═══ Texte

Texte et photos : Jean Marie Hosatte

Ira Berlin, Ethel Waters, Georges Gershwin, ou encore Bob Dylan. Ils ont vécu et chanté la Cinquième avenue. Une histoire de la plus célèbre rue du monde racontée par ses tubes planétaires.

L’enseigne du mythique Chelsea Hotel.

Newbold Morris préférait les brins d’herbe aux brins de voix. Cela n’aurait eu aucune conséquence s’il n’occupait, au début de ce printemps 1961, le poste de haut responsable des parcs, jardins et espaces de loisirs de la ville de New York. Le haut fonctionnaire n’était ni inculte ni borné. Mister Morris était même connu pour être un amateur d’art sincère et curieux. Pourtant, le répertoire des jeunes chanteurs clochardisés qui tentaient de se faire un nom à New York en entonnant leurs protest songs, lui tapait sur les nerfs. Voilà pourquoi, ce 9 avril 1961, Newbold Morris refusa de signer l’autorisation de chanter en public sur Washington Square que lui présentait un certain Izzy Young, libraire, vendeur d’instruments de musique à deux sous, imprésario d’artistes faméliques et gérant du Folklore Center, sur Mac Dougal Street, au cœur de Greenwich Village.

ÉMEUTE BEATNIK

Morris soupçonne Izzy Young et sa cour des miracles de faire une fixation sur Washington Square, là où commence la Cinquième avenue.

══════

Tâche à faire:
Dans le texte sur la Cinquième avenue, relevez les noms de personnes cités juste avant « Ils ont vécu et chanté la Cinquième avenue ». Les lignes qui viennent ensuite forment un document distinct du texte.

═══ Données à analyser

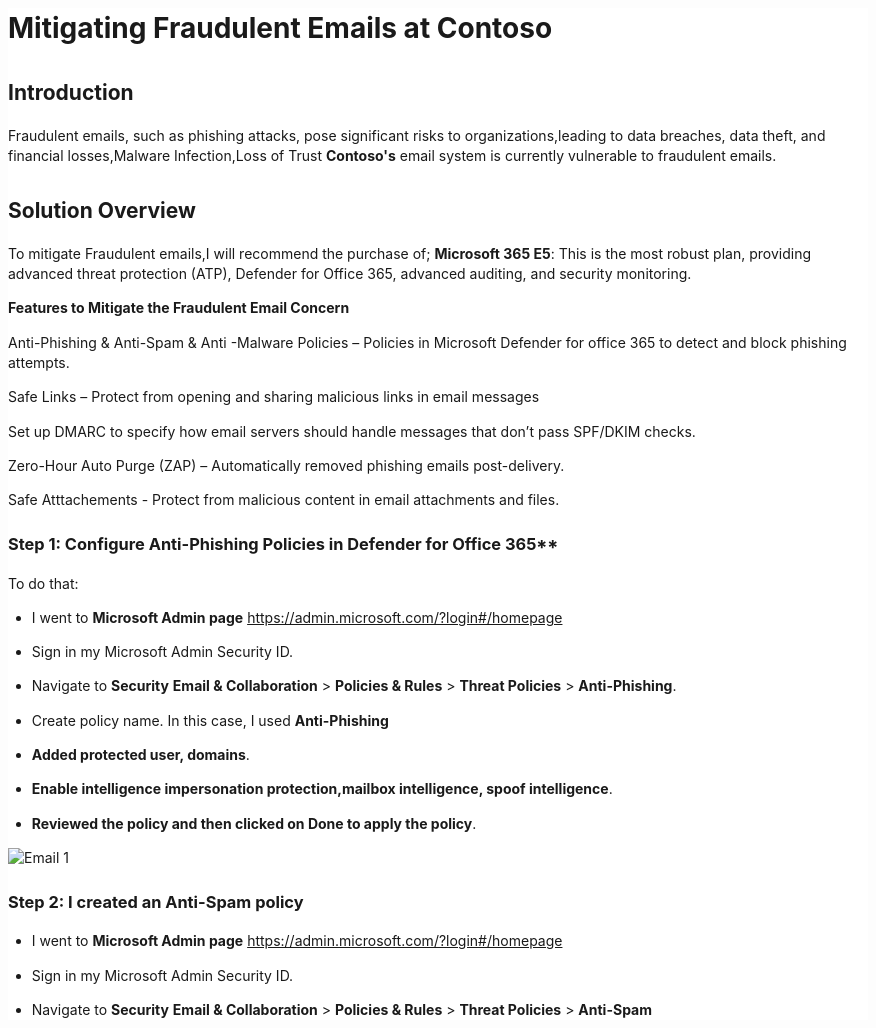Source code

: # Mitigating Fraudulent Emails at Contoso

## Introduction
Fraudulent emails, such as phishing attacks, pose significant risks to organizations,leading to data breaches, data theft, and financial losses,Malware Infection,Loss of Trust **Contoso's** email system is currently vulnerable to fraudulent emails.

## Solution Overview
To mitigate Fraudulent emails,I will recommend the purchase of;
**Microsoft 365 E5**: This is the most robust plan, providing advanced threat protection (ATP), Defender for Office 365, advanced auditing, and security monitoring.

 **Features to Mitigate the Fraudulent Email Concern**

 Anti-Phishing & Anti-Spam & Anti -Malware Policies – Policies in Microsoft Defender for office 365 to detect and block phishing attempts.

 Safe Links – Protect from opening and sharing malicious links in email messages 

 Set up DMARC to specify how email servers should handle messages that don’t pass SPF/DKIM checks.

 Zero-Hour Auto Purge (ZAP) – Automatically removed phishing emails post-delivery.

 Safe Atttachements - Protect from malicious content in email attachments and files.
 
 ### Step 1: Configure Anti-Phishing Policies in Defender for Office 365**
To do that:

- I went to **Microsoft Admin page** https://admin.microsoft.com/?login#/homepage

- Sign in my Microsoft Admin Security ID.
  
- Navigate to **Security** **Email & Collaboration** > **Policies & Rules** > **Threat Policies** > **Anti-Phishing**.

- Create policy name. In this case, I used **Anti-Phishing**

- **Added protected user, domains**.

- **Enable intelligence impersonation protection,mailbox intelligence, spoof intelligence**.

- **Reviewed the policy and then clicked on Done to apply the policy**.

<img width="960" alt="Email 1" src="https://github.com/user-attachments/assets/616e7f5d-fd8a-4ba4-ac54-348c7d27fbf8" />

### Step 2: I created an Anti-Spam policy

- I went to **Microsoft Admin page** https://admin.microsoft.com/?login#/homepage

- Sign in my Microsoft Admin Security ID.
 
- Navigate to **Security** **Email & Collaboration** > **Policies & Rules** > **Threat Policies** > **Anti-Spam**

══════

Réponse:
Ira Berlin, Ethel Waters, Georges Gershwin, Bob Dylan